Did 'The Handmaid's Tale' Predict Trump's America? Margaret Atwood Weighs In
Share

It's not long now until The Handmaid's Tale hits Hulu — and Margaret Atwood's 1985 novel is feeling more relevant every day. In a recent New York Times essay, Atwood addressed the question we've all been asking: is The Handmaid's Tale a prediction of Trump's America — one that's now coming true? It's a fascinating and beautifully written piece (did you expect anything less from Atwood?) that makes clear just how strongly The Handmaid's Tale still resonates today. If there was ever a time to introduce a whole new generation to the story, as the Hulu adaptation is bound to do — that time is now.

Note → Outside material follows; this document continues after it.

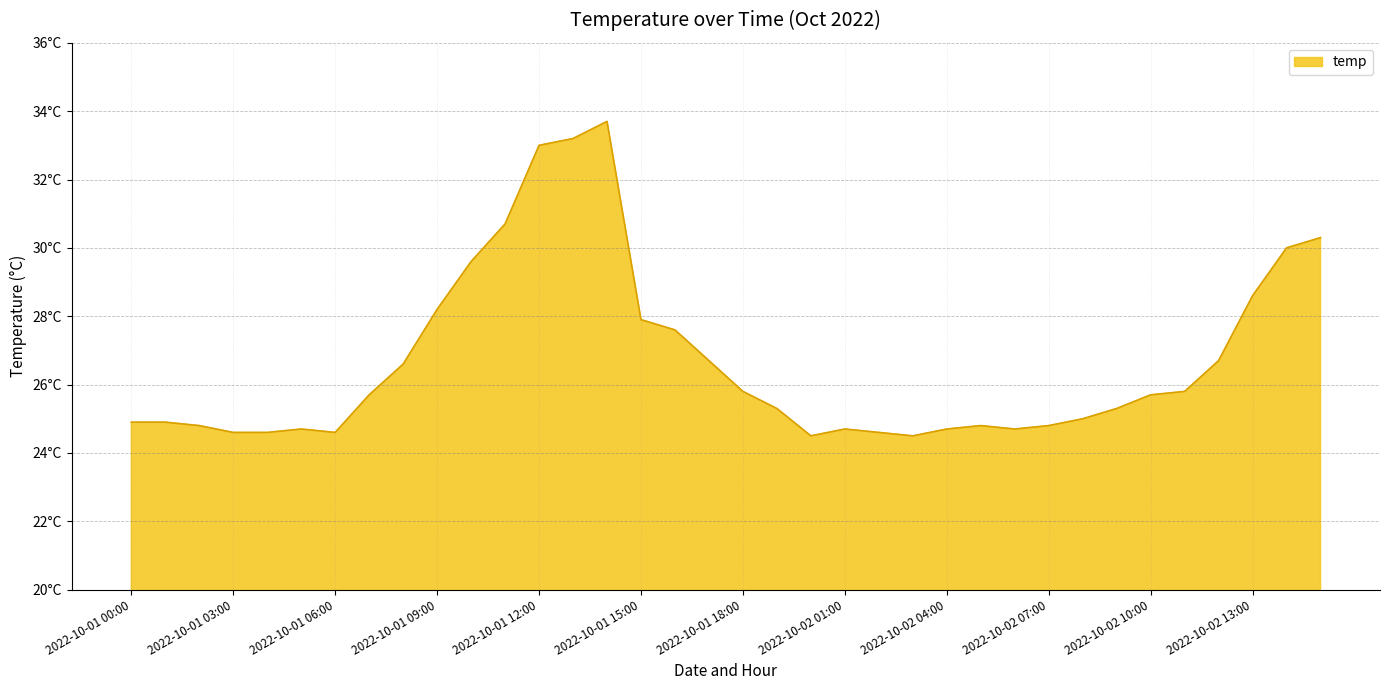

Reading left to right, transcribe all the data shown in this chart.

2022-10-01 00:00=24.9	2022-10-01 01:00=24.9	2022-10-01 02:00=24.8	2022-10-01 03:00=24.6	2022-10-01 04:00=24.6	2022-10-01 05:00=24.7	2022-10-01 06:00=24.6	2022-10-01 07:00=25.7	2022-10-01 08:00=26.6	2022-10-01 09:00=28.2	2022-10-01 10:00=29.6	2022-10-01 11:00=30.7	2022-10-01 12:00=33.0	2022-10-01 13:00=33.2	2022-10-01 14:00=33.7	2022-10-01 15:00=27.9	2022-10-01 16:00=27.6	2022-10-01 17:00=26.7	2022-10-01 18:00=25.8	2022-10-01 19:00=25.3	2022-10-02 00:00=24.5	2022-10-02 01:00=24.7	2022-10-02 02:00=24.6	2022-10-02 03:00=24.5	2022-10-02 04:00=24.7	2022-10-02 05:00=24.8	2022-10-02 06:00=24.7	2022-10-02 07:00=24.8	2022-10-02 08:00=25.0	2022-10-02 09:00=25.3	2022-10-02 10:00=25.7	2022-10-02 11:00=25.8	2022-10-02 12:00=26.7	2022-10-02 13:00=28.6	2022-10-02 14:00=30.0	2022-10-02 15:00=30.3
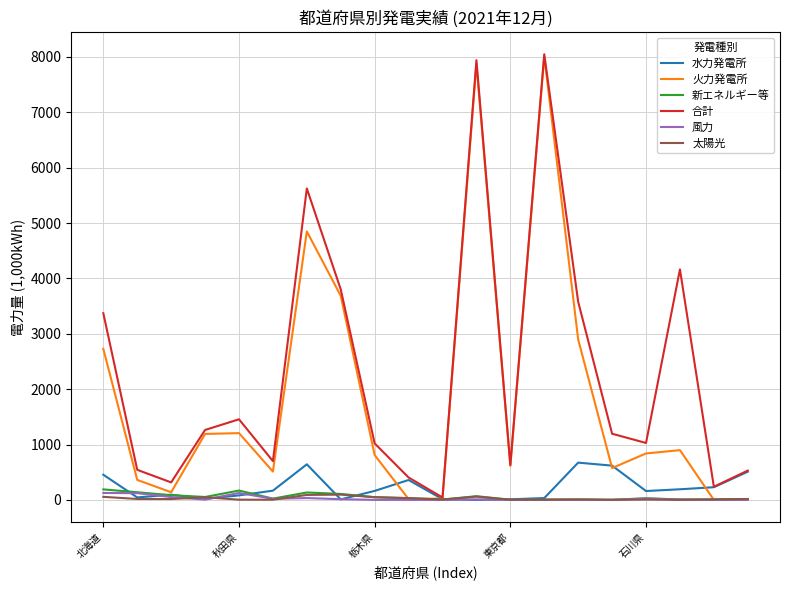

What is the average value of the 火力発電所 series?

1861.4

In her essay, Atwood says there are three questions she is most commonly asked about her iconic novel: is it feminist, is it anti-religion, and is it a prediction? To tackle the feminism question, Atwood must first clarify her definition of a feminist novel: "a novel in which women are human beings — with all the variety of character and behavior that implies — and are also interesting and important, and what happens to them is crucial to the theme, structure and plot of the book." The Handmaid's Tale, in which women are terrified into supporting an oppressive regime, in which women fight for power over each other, in which women can be sadists and opportunists as well as victims, most certainly meets that criteria.

Frederick M. Brown/Getty Images Entertainment/Getty Images

Is it anti-religion? Atwood doesn't think so, but it is "against the use of religion as a front for tyranny" — which is a very real phenomenon in the U.S. As Atwood explains, many totalitarian regimes "have ruled behind a religious front. It makes the creation of heretics that much easier."

And finally — is The Handmaid's Tale a prediction? When Atwood was writing the novel, back in the spring of 1984, she never intended it as a prediction — "because predicting the future isn’t really possible: There are too many variables and unforeseen possibilities." Instead, Atwood had a more positive intention for this book, leading her to describe it as an "antiprediction": "If this future can be described in detail, maybe it won’t happen."

In her essay, Atwood goes on to call that "wishful thinking" — but the power of books should never be underestimated. Hulu's adaptation is about to breathe new life into The Handmaid's Tale — and that might be exactly what we need.